TASK ITEM -
Print the whole listing, keeping every line exactly as given.
┌─ GIVEN RECORDS
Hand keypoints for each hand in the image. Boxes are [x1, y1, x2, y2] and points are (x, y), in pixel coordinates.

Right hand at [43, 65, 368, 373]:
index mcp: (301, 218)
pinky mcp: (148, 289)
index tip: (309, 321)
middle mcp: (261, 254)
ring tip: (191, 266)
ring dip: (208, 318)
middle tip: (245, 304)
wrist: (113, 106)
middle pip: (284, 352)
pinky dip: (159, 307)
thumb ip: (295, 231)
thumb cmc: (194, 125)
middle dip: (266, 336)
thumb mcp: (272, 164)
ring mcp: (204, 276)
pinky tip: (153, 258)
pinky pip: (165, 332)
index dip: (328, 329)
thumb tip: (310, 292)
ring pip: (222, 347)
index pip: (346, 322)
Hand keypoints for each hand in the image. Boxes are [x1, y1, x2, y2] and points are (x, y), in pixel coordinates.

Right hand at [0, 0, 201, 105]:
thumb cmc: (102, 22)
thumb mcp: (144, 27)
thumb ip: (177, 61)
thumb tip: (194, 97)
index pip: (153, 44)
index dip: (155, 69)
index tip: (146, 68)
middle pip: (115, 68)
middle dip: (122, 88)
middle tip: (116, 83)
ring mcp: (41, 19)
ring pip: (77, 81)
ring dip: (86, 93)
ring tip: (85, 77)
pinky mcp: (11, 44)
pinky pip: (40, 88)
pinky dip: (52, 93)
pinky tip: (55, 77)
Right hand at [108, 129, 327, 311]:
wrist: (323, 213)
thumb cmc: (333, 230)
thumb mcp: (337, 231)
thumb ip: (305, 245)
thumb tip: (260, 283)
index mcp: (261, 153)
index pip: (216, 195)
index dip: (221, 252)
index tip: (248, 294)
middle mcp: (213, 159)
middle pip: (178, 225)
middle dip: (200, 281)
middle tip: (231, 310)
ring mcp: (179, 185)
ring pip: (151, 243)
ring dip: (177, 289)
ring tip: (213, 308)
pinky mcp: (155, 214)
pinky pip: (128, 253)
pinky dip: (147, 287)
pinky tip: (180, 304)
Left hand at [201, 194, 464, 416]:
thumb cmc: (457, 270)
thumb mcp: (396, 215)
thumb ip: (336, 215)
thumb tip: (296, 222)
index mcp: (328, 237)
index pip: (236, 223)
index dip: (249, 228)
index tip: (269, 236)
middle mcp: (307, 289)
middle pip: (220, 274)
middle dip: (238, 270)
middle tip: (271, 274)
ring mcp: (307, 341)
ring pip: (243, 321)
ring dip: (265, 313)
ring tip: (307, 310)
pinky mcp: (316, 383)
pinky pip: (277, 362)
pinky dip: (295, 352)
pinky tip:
└─
EXERCISE RESPONSE -
Hand keypoints for each hand in the image. Boxes are [x1, y1, x2, y2] and points are (x, y), in pixel coordinates.

Right hand at [43, 65, 368, 373]:
index mcp: (301, 218)
pinky mcp: (148, 289)
index tip: (309, 321)
middle mcp: (261, 254)
ring tip: (191, 266)
ring dip: (208, 318)
middle tip: (245, 304)
wrist: (113, 106)
middle pip: (284, 352)
pinky dip: (159, 307)
thumb ip: (295, 231)
thumb cmc: (194, 125)
middle dip: (266, 336)
thumb mcp: (272, 164)
ring mcp: (204, 276)
pinky tip: (153, 258)
pinky pip: (165, 332)
index dip: (328, 329)
thumb tip: (310, 292)
ring pip: (222, 347)
index pip: (346, 322)
Hand keypoints for each hand in the image. Boxes are [x1, y1, x2, y2] and points are (x, y), in pixel coordinates.

Right hand at [0, 0, 201, 105]:
thumb cmc: (102, 22)
thumb mcp: (144, 27)
thumb ip: (177, 61)
thumb tip: (194, 97)
index pip: (153, 44)
index dip: (155, 69)
index tip: (146, 68)
middle pip: (115, 68)
middle dip: (122, 88)
middle tip: (116, 83)
ring mcp: (41, 19)
ring pip: (77, 81)
ring dip: (86, 93)
ring tip: (85, 77)
pinky mcp: (11, 44)
pinky pip: (40, 88)
pinky dip: (52, 93)
pinky tip: (55, 77)
Right hand at [108, 129, 327, 311]:
wrist: (323, 213)
thumb cmc: (333, 230)
thumb mcp: (337, 231)
thumb ip: (305, 245)
thumb tip: (260, 283)
index mcp: (261, 153)
index pip: (216, 195)
index dip: (221, 252)
index tip: (248, 294)
middle mcp: (213, 159)
middle pip: (178, 225)
middle dip: (200, 281)
middle tip: (231, 310)
ring mcp: (179, 185)
ring pip: (151, 243)
ring dip: (177, 289)
ring tip: (213, 308)
pinky mcp: (155, 214)
pinky pip: (128, 253)
pinky dip: (147, 287)
pinky tip: (180, 304)
Left hand at [201, 194, 464, 416]:
thumb cmc: (457, 270)
thumb mcp: (396, 215)
thumb ip: (336, 215)
thumb tip: (296, 222)
index mcp: (328, 237)
index pip: (236, 223)
index dip: (249, 228)
index tip: (269, 236)
middle mcp: (307, 289)
middle pip: (220, 274)
middle dip: (238, 270)
middle tip: (271, 274)
ring mcp: (307, 341)
ring pip: (243, 321)
ring dip: (265, 313)
ring tip: (307, 310)
pinky mcp: (316, 383)
pinky pip: (277, 362)
pinky dip: (295, 352)
pinky tip:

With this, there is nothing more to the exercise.